--- Source document ---
☆ ☆ ☆ ☆
# Upgrading a Dell Studio XPS 1640



## Komshija (Dec 30, 2016)

In a few months I plan to upgrade my old Dell laptop. It's not a high priority, but I like this laptop because it is a rare model with backlit Croatian keyboard.  It's used as a backup computer, mainly for internet, MS office, and occasional image and video edit. 

Currently it has Intel Core 2 Duo P8700, HD4670 1GB, 4GB (2x2GB) DDR3-1066 RAM, 320GB WD Black HDD... It comes with 90W power supply adapter. 
I plan to install 8GB (2x4GB) DDR3-1066 RAM, 1TB HGST Travelstar 7K1000 HDD and a more powerful CPU. SSD is currently out of the question, since I need minimum 480 GB capacity and I plan to spend no more than 550 kn (77 $) for that piece of hardware.
☆ ☆ ☆ ☆
--- Requirement 1 ---
From the Dell laptop upgrade post, give back everything from "In a few months" down to "power supply adapter.".
--- Requirement 2 ---
In the Dell laptop upgrade post, what wattage is the power supply adapter that comes with the laptop?
☆ ☆ ☆ ☆
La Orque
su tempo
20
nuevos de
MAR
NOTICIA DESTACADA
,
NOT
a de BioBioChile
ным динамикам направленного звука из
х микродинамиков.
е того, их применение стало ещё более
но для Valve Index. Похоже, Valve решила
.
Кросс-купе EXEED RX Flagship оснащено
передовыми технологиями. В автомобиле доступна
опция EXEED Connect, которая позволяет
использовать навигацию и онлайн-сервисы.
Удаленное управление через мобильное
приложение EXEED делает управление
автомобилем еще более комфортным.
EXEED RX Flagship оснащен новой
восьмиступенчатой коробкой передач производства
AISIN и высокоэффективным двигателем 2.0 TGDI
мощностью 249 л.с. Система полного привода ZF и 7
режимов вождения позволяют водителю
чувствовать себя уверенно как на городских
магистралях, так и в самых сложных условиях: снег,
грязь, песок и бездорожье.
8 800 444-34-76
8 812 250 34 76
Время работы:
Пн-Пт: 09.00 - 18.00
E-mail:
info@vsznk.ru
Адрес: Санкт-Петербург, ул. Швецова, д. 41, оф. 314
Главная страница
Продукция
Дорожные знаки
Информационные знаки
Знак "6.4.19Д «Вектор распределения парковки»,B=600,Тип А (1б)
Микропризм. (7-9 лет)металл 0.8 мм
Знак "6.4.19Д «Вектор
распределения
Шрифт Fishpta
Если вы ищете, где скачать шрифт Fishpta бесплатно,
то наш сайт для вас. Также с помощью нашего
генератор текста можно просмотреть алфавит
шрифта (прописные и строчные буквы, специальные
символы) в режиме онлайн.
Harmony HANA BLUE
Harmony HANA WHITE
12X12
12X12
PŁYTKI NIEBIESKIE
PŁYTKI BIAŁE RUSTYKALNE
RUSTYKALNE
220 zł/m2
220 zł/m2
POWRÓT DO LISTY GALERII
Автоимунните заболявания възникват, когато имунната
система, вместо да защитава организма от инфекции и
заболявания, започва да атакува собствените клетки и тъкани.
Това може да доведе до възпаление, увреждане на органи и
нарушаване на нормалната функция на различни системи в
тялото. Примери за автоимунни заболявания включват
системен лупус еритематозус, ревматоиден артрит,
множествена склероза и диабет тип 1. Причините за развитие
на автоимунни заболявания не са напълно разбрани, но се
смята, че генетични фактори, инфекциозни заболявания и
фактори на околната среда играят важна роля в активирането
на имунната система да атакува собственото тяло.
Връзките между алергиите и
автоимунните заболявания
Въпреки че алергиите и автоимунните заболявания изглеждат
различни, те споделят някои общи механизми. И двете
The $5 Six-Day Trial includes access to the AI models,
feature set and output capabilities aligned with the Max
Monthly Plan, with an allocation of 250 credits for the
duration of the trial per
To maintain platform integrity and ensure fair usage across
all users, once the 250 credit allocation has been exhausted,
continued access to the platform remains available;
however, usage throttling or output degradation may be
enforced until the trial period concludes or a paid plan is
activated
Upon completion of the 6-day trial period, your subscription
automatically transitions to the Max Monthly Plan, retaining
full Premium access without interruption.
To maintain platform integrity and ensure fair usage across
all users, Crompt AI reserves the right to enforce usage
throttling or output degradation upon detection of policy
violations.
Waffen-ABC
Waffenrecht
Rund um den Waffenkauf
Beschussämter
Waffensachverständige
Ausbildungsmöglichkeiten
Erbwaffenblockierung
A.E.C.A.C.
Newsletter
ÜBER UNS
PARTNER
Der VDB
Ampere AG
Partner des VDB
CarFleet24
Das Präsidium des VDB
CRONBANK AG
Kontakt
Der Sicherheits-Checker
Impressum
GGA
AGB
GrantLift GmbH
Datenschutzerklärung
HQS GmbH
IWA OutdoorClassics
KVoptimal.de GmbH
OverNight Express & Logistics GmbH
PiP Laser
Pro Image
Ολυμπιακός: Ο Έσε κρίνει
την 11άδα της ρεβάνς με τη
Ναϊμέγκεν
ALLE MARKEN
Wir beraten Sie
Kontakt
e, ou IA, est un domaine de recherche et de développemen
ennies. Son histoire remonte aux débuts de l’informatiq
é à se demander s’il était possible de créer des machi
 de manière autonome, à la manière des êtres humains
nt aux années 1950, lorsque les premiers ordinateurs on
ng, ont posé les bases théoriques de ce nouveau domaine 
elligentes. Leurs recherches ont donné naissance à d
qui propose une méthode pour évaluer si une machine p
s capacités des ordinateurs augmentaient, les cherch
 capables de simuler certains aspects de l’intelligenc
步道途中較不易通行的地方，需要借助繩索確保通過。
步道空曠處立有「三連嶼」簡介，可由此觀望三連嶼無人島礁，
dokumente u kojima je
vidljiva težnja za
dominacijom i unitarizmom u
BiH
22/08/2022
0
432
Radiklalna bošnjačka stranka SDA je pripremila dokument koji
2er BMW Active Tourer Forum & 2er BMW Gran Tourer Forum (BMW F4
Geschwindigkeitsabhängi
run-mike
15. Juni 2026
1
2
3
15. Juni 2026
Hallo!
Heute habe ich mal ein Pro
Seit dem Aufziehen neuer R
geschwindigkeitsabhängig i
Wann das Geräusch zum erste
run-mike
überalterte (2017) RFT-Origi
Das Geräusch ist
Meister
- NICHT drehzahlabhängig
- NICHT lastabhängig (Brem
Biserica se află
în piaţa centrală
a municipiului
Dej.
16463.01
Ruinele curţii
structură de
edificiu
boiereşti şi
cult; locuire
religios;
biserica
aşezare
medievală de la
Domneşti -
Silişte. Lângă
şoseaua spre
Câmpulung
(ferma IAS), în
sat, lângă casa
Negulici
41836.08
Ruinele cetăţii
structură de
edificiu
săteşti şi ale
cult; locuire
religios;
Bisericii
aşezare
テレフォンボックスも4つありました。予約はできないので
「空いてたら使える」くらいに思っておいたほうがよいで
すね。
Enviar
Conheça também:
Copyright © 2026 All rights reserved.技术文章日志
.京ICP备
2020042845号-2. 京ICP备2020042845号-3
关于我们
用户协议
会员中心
☆ ☆ ☆ ☆
--- Exercise output 1 ---
In a few months I plan to upgrade my old Dell laptop. It's not a high priority, but I like this laptop because it is a rare model with backlit Croatian keyboard.  It's used as a backup computer, mainly for internet, MS office, and occasional image and video edit. 

Currently it has Intel Core 2 Duo P8700, HD4670 1GB, 4GB (2x2GB) DDR3-1066 RAM, 320GB WD Black HDD... It comes with 90W power supply adapter.

--- Exercise output 2 ---
90W